Proposed 66-foot building in downtown Los Altos is dealt a setback

The proposed development for 40 Main St. in Los Altos. Illustration by William Maston Architect & Associates.

Daily Post Staff Writer

A long-contested development panned by Los Altos residents as “horrendous” and an “atrocity” hit another speed bump last night, with City Council rejecting an appeal from property owners Ted and Jerry Sorensen.

The Sorensens are proposing a 66-foot building at 40 Main St. that would feature first-floor office space, four stories of apartments and two levels of underground parking.

Last night’s (April 9) hearing did not address the project itself, but rather the Sorensens’ pursuit of a “streamlined” permit under Senate Bill 35, a 2017 law that aims to encourage housing development by fast-tracking the permitting process for multifamily housing developers who meet certain objective requirements.

But the Sorensens’ development doesn’t meet those requirements.

SB35 grants developers a 35% density increase, but the Sorensens’ project proposes an 87.5% density bonus. The project would normally be entitled to include seven apartments, but it’s currently proposed to include 15.

Not enough parking

Plus, their application was incomplete, city officials said, and the project doesn’t include the appropriate number of parking spaces for residents and guests.

City leaders said the project doesn’t comply with downtown design guidelines: the building is designed at too large of a scale and needs to broken down into smaller visual components.

The project also exceeds the office-to-residential ratio required by SB35. The law requires that the building is at least two-thirds residential. Currently 54% of the 42,276-square-foot building’s square footage is proposed to be residential.
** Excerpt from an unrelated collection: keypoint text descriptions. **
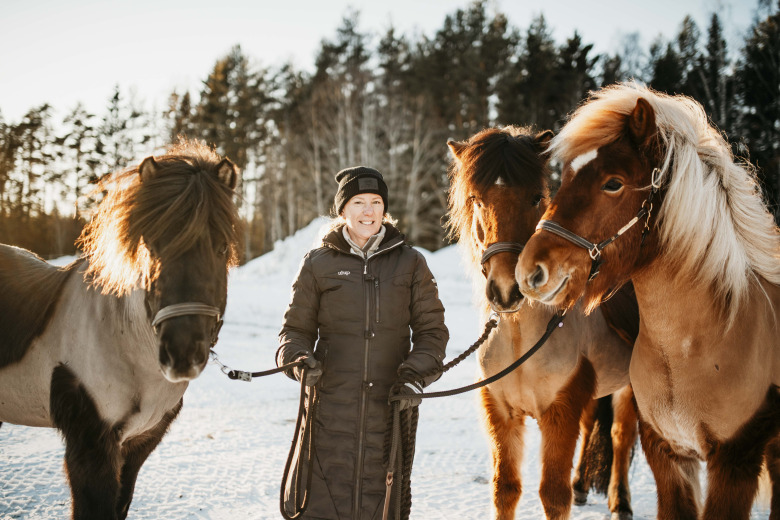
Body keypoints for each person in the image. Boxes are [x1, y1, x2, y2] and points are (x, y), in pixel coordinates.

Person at [276, 166, 449, 520]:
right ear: (343, 210)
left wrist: (415, 375)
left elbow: (432, 332)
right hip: (328, 411)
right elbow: (294, 331)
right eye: (358, 202)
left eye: (376, 202)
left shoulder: (412, 263)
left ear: (385, 208)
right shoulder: (317, 263)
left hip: (390, 410)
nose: (368, 211)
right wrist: (297, 359)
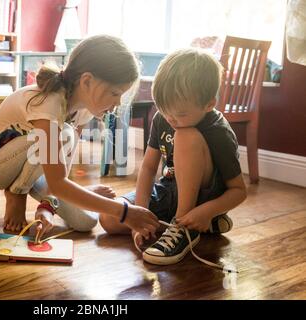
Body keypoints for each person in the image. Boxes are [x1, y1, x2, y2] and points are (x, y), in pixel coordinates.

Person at [0, 35, 159, 241]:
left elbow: (60, 175)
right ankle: (17, 193)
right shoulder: (47, 104)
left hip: (36, 167)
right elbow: (59, 182)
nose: (117, 104)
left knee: (86, 222)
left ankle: (79, 192)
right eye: (114, 93)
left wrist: (47, 206)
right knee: (65, 134)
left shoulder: (84, 109)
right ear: (87, 81)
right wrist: (124, 211)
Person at [100, 48, 247, 265]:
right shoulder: (164, 118)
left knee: (185, 135)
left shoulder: (219, 131)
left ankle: (184, 226)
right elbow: (149, 168)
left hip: (203, 198)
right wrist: (138, 214)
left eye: (180, 114)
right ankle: (197, 224)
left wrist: (206, 210)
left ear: (208, 105)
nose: (170, 119)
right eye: (163, 109)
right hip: (168, 191)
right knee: (110, 218)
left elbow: (238, 191)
The Sorensens’ attorney, Daniel Golub of the law firm Holland and Knight, said that the building would meet the two-thirds ratio if the residential parking garage were included.

The state Department of Housing and Community Development agreed with that interpretation, Golub said, citing a letter he received from that department.


Several residents disparaged the development at last night’s meeting.

“I would hope that they would consider the ruin, really, that their horrendous building would wreak on our downtown landscape,” Sunkist Lane resident Maria Bautista said.

The Sorensens’ development and the recent proposal for Bullis Charter School to take over the campus of Egan Junior High herald the “eve of destruction in Los Altos,” Bautista said.

Friends of Los Altos President Jon Baer called the project an “atrocity” and quoted an unnamed FOLA member asking “WTF is wrong with these people? Tell them to go to another city.”

The Sorensens first wrote a project plan for the development in 2007. It was previously proposed as a three-story office building with about 20 parking spaces in the basement, and included other proposals for one- and two-story alternatives.

In January 2018, a Santa Clara County Superior Court judge ordered the Sorensens to pay almost $2.7 million back to investors for negligently misrepresenting the project to investors.

The Sorensens told investors that the building could make between $8.9 million and $9.4 million and overstated how large the city would permit the building to be.

Former Mayor Ron Packard, who owns the building next door at 4 Main St. and has opposed the project for 12 years, said last night’s vote was a “policy decision that should not be made by the Sorensens’ self-serving interests.”


  1. The South Bay needs to wake up to the fact that’s its not a suburban place anymore but part of a growing urban environment and cannot avoid the transition to high density living, And it cannot happen fast enough…

  2. The only reason City staff didn’t permit this project (yet) is owing to public scrutiny, including by this newspaper and reporter. After all, as recently as a month ago staff approved projects that brazenly violate the City’s own regulations. Guess how they covered their own asses? By imposing the following condition on the property owner:
    “Indemnity and Hold Harmless: The applicant/owner agrees to indemnify, defend, protect, and hold the City harmless from all costs and expenses, including attorney’s fees, incurred by the City or held to be the liability of the City in connection with the City’s defense of its actions in any proceedings brought in any State or Federal Court, challenging any of the City’s action with respect to the applicant’s project.”
    Tell me, which City issues permits and then requires the property owner to indemnify the City?!! Only here, only in Los Altos!

    The PA Daily Post, Ms Levitsky, and Los Altos residents may want to inquire or do a look up into the permits and variances issued 1251 Peterson Ct, the conditions tied to the permit, similar projects approved by the City under the most unusual and extraordinary circumstances.

  3. Good for you Los Altos to reject this proposal. Other south bay cities councils should follow this case to protect the residents from traffic issues, problems caused by high density, living stanrdard and environment.

  4. First 66 ft building in downtown. City lost on a technicality but it counts. Most likely a legal action will be brought against city. Applicant will recover attorney fees …Residents money at work… This council deserves more SB35’s projects and to be stripped out of housing element certification. Most of them are radical socialists.